LAUSR

Abstract This paper focuses on the experimental creep compaction behavior and μCT based permeability measurements of an “Out-of-life” aerospace-grade carbon/epoxy prepreg system. The creep compaction experiments were conducted using four different thicknesses (2, 4, 8 and 16 layers) of prepreg at three different temperatures (23, 60, and 90 °C). The effect of varying the number of prepreg layers on the creep compaction strain and fiber volume fraction at various temperatures was determined. An X-ray computed tomography (XCT) technique was carried out on all samples to observe the internal features of the compacted prepreg. It was observed that an increase in the number of layers reduced the overall creep property of the expired prepreg system. An XCT-based model was created to measure air permeability through the voids at room temperature and through-thickness reinforcement permeability at the three different temperatures using computational fluid dynamics.

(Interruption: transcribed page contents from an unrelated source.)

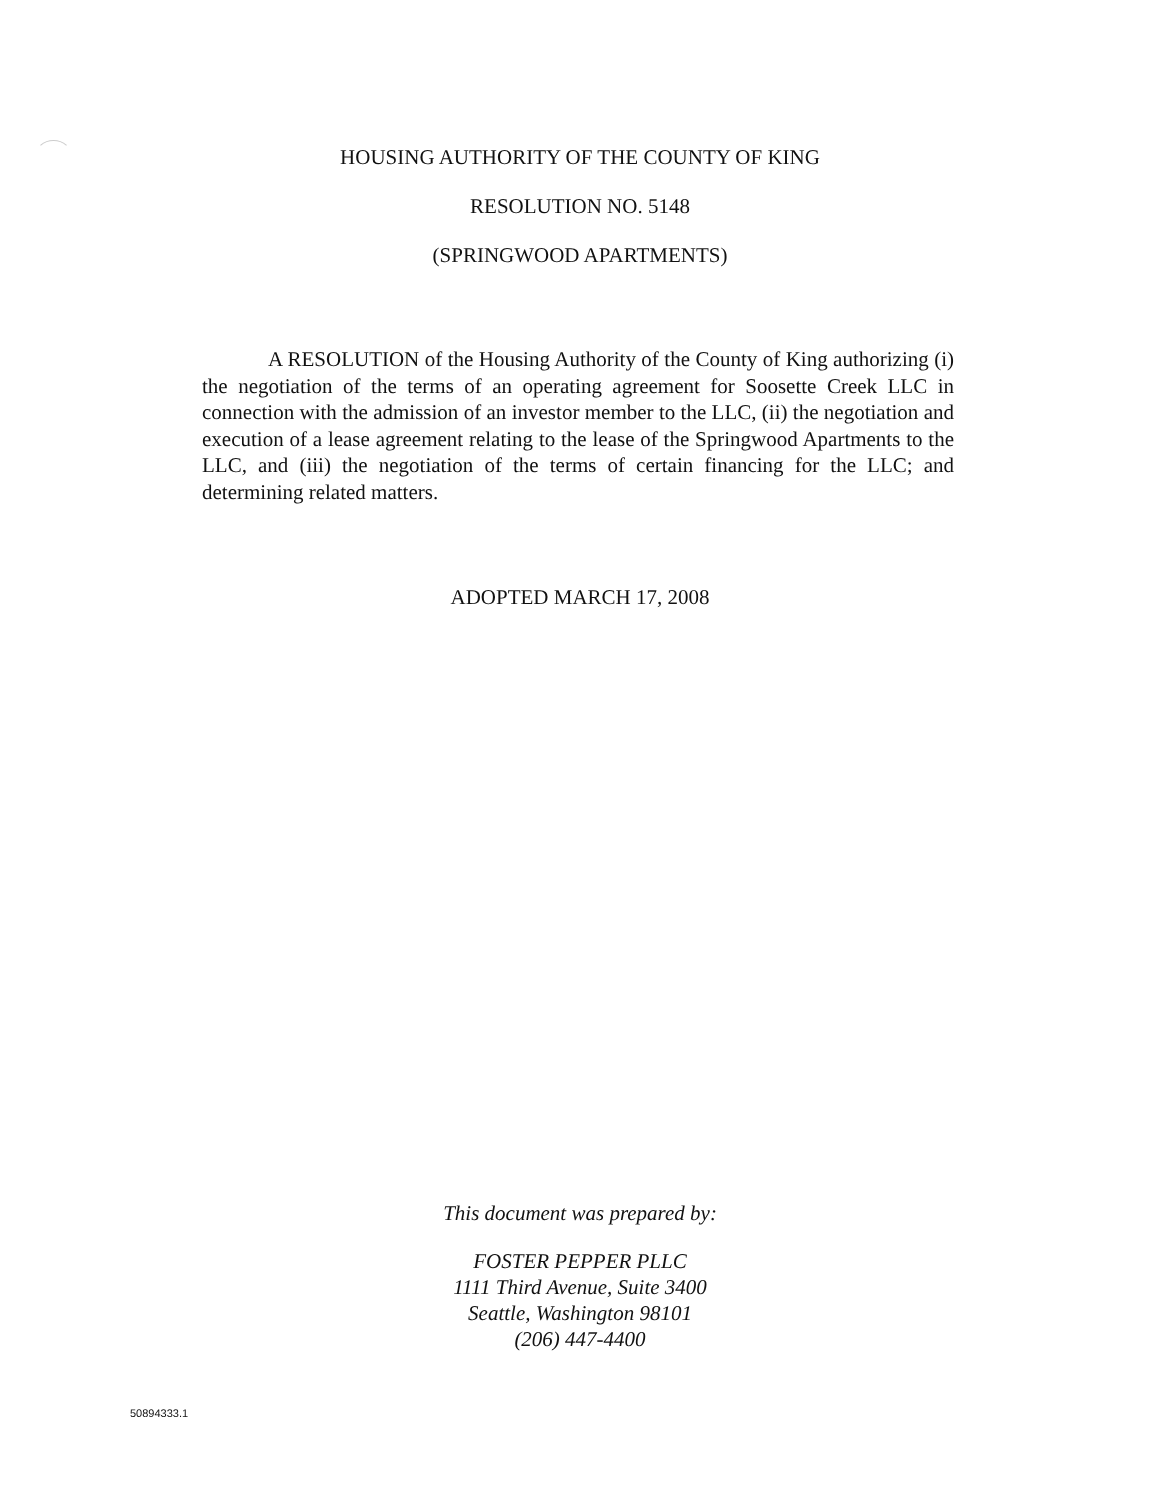HOUSING AUTHORITY OF THE COUNTY OF KING
RESOLUTION NO. 5148
(SPRINGWOOD APARTMENTS)
A RESOLUTION of the Housing Authority of the County of King authorizing (i) the negotiation of the terms of an operating agreement for Soosette Creek LLC in connection with the admission of an investor member to the LLC, (ii) the negotiation and execution of a lease agreement relating to the lease of the Springwood Apartments to the LLC, and (iii) the negotiation of the terms of certain financing for the LLC; and determining related matters.
ADOPTED MARCH 17, 2008
This document was prepared by:
FOSTER PEPPER PLLC
1111 Third Avenue, Suite 3400
Seattle, Washington 98101
(206) 447-4400
50894333.1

Several unit cells were extracted for image analysis and segmentation for subsequent modeling of the flow through the thickness of the prepreg at elevated temperatures. The flow fields and fluid velocity contours for different numbers of layers at different temperatures were also obtained. The probability of finding connected air flow paths for air permeability decreased as the number of layers increased. It was observed that creep compaction distorted the prepreg architecture at elevated temperatures, pushing the resin out and causing an increase in the through-thickness reinforcement permeability.